Excerpts from a dataset:
= Beginning of Section =

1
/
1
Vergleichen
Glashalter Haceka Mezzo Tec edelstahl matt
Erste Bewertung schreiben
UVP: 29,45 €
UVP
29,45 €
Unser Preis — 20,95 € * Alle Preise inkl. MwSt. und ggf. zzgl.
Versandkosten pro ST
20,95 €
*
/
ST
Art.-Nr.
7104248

= End of Section =
= Beginning of Section =

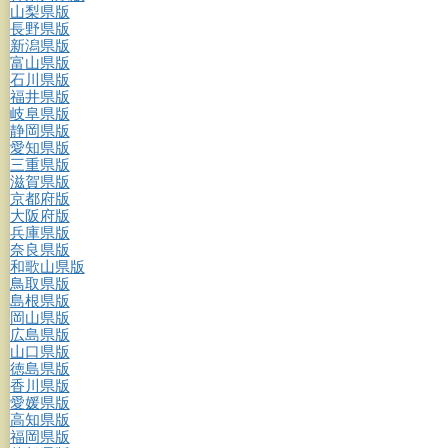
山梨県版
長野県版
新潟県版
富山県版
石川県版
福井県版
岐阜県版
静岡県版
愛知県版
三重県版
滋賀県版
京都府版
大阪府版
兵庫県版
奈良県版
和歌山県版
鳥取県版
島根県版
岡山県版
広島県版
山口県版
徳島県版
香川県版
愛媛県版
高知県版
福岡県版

= End of Section =

Extract every line in the rows above that contains the string "Preise", and copy each one in full.

Reply -
Unser Preis — 20,95 € * Alle Preise inkl. MwSt. und ggf. zzgl.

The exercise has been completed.